AUTHORITY; INDEMNIFICATION . Within the limitations described herein, the Committee shall administer the Plan, select the Employees of the Corporation, including officers of the Corporation, to whom Stock Options shall be granted, determine the number of Shares to be subject to each grant, determine the method of payment upon exercise of each Stock Option, determine all other terms of Stock Options granted hereunder and interpret, construe and implement the provisions of the Plan. All questions of interpretation of the Plan or any Stock Option granted under the Plan shall be determined by the Committee, and such decisions shall be binding upon all persons having an interest in the Plan and/or any Stock Option. No member of the Committee shall be liable for any action or determination made in good faith, and the members shall be entitled to indemnification and reimbursement in the manner provided in the Corporation’s Certificate of Incorporation, or as otherwise permitted by law. A member of the Committee shall be eligible to receive a grant of a Stock Option under the Plan on the same terms as other Employees. However, if the Committee grants Stock Options to a member of the Committee, such grant shall not be effective until such grant is approved by the Compensation Committee, consisting of three or more “independent directors” as defined in and determined pursuant to the Marketplace Rules of the NASDAQ Global Market, Inc. (“NASDAQ”) or any other stock exchange upon which the Common Stock of the Corporation is listed.

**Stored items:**
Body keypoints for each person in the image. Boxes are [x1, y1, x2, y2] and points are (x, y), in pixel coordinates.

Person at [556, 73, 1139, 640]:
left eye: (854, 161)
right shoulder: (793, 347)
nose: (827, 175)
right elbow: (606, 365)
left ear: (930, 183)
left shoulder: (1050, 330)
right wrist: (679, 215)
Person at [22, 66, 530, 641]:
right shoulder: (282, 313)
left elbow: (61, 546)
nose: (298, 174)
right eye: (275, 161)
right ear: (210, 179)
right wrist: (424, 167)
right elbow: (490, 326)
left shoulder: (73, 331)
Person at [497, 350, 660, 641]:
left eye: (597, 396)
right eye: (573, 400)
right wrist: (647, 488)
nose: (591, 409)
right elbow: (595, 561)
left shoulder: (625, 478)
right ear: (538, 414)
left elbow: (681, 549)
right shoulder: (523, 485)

**Requirement:**
Pick up the stock option plan passage on the Committee's authority and indemnification after its final sentence, and continue it in the same style.

**Task answer:**
 

 

3.2

RULE 16B-3 COMPLIANCE . With respect to the participation of eligible participants who are subject to Section 16(b) of the Exchange Act, the Plan shall be administered in compliance with the requirements of Rule 16b-3.

 

4.

ELIGIBILITY . The individuals who shall be eligible to participate in the Plan shall be such key Employees (including officers) of BancFirst Corporation, or of any corporation (“Subsidiary”) in which the Corporation has proprietary interest by reason of stock ownership or otherwise, including any corporation in which the Corporation acquires a proprietary interest after the adoption of this Plan (but only if the Corporation owns, directly or indirectly, stock possessing not less than 50% of the total combined voting power of all classes of stock in the corporation), as the Committee shall determine from time to time.

 

5.

STOCK . The stock subject to Stock Options and other provisions of the Plan shall be shares of the Corporation’s authorized but unissued Common Stock or treasury stock, as determined by the Committee. Subject to adjustment in accordance with the provisions of Subparagraph 6.7 hereof, the total number of shares of Common Stock of the Corporation on which Stock Options may be granted under the Plan subsequent to the effective date of this amended and restated Plan shall not exceed in the aggregate 1,219,113 shares. In the event that any outstanding Stock Option under the Plan for any reason expires or is terminated prior to the end of the period during which Stock Options may be granted, the shares of the Common Stock allocable to the unexercised portion of such Stock Option may again be subject to a Stock Option under the Plan.

 

6.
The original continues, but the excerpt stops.